Elle ajoute par ailleurs que des films longs, il y en a toujours eu (n’oubliez pas que Lawrence d’Arabie dure 3 h 38 tout de même), mais que les contraintes ne sont plus celles d’il y a 50 ans pour un film long de trois heures.

En citant le cas de The Irishman (3 h 30), elle met ainsi en avant une nouvelle donnée pour justifier la longueur nouvelle des films : la multiplication des plateformes. Elle explique que leur prolifération “et l’augmentation de la capacité de stockage sur les supports, comme avec le Blu-Ray, peuvent représenter une liberté de format liée au mode de diffusion”, précisant :

“Que The Irishman dure plus de trois heures ne contraint personne, hormis éventuellement le spectateur. Il n’y a pas d’enjeu économique de suppression de séances du fait de sa durée.”

Reste à savoir si le stockage de données aura un impact sur cette question sur le long terme.

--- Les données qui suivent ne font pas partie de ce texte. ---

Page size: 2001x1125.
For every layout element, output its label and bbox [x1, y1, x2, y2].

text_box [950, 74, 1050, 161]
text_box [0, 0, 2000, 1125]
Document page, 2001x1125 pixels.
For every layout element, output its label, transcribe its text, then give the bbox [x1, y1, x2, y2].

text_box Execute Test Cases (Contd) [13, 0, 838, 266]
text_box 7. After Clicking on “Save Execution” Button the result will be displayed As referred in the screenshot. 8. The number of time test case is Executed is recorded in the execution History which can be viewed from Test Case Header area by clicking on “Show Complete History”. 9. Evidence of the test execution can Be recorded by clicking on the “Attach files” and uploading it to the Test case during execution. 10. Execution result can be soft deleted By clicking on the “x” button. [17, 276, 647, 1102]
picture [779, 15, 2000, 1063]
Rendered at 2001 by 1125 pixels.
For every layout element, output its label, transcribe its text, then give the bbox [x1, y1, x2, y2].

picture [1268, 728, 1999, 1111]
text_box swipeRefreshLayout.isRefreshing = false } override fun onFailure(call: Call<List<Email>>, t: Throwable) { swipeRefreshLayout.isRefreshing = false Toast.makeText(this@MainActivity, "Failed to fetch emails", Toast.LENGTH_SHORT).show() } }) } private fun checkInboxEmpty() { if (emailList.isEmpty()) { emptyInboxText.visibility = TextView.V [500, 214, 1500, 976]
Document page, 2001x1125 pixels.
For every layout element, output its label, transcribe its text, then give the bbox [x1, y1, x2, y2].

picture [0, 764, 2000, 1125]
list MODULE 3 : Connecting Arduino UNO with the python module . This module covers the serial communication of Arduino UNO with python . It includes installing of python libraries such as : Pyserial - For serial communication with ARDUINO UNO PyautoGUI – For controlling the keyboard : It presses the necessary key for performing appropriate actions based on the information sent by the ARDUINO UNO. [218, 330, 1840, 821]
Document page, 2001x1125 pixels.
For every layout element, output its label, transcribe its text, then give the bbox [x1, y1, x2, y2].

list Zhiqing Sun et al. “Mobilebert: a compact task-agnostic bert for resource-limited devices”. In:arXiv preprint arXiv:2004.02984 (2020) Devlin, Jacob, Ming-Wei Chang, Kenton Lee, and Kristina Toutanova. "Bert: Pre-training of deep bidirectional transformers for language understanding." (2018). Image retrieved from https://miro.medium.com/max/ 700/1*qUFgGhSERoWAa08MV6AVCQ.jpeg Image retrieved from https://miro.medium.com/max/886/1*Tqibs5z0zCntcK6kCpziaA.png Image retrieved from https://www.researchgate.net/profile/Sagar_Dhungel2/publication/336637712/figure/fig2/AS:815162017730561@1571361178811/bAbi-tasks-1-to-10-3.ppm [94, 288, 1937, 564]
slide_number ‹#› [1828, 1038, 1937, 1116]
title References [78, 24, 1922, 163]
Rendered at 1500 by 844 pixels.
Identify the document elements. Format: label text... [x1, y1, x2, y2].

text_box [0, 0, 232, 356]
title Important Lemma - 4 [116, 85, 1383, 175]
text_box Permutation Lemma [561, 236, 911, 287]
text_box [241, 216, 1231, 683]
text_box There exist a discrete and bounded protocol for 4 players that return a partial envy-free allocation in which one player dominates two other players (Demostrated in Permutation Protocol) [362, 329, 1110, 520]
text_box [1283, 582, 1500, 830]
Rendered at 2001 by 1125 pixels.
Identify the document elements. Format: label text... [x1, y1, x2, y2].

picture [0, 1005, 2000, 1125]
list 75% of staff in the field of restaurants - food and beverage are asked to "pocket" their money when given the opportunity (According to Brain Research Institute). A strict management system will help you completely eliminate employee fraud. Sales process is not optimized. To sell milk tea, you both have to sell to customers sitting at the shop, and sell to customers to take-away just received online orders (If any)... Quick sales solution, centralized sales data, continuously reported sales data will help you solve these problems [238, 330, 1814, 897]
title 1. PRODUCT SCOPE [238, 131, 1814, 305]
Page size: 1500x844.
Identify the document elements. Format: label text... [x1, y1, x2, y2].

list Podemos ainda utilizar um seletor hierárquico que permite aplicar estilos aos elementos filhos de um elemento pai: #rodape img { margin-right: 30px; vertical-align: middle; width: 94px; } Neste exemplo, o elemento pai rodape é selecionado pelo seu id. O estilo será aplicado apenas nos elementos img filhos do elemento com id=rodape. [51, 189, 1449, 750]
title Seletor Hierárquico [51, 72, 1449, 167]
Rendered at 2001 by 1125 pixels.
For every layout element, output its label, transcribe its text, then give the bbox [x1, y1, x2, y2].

Quoi qu’il en soit, le fait est que pour l’instant, le public continue de se déplacer en salle pour des spectacles longs — il suffit de regarder les scores de Batman et de Babylon en France, Avatar 2 surtout, et John Wick 4 qui est le meilleur lancement de la saga. Si vous entendez encore quelqu’un se plaindre de films trop longs, vous saurez quoi répondre.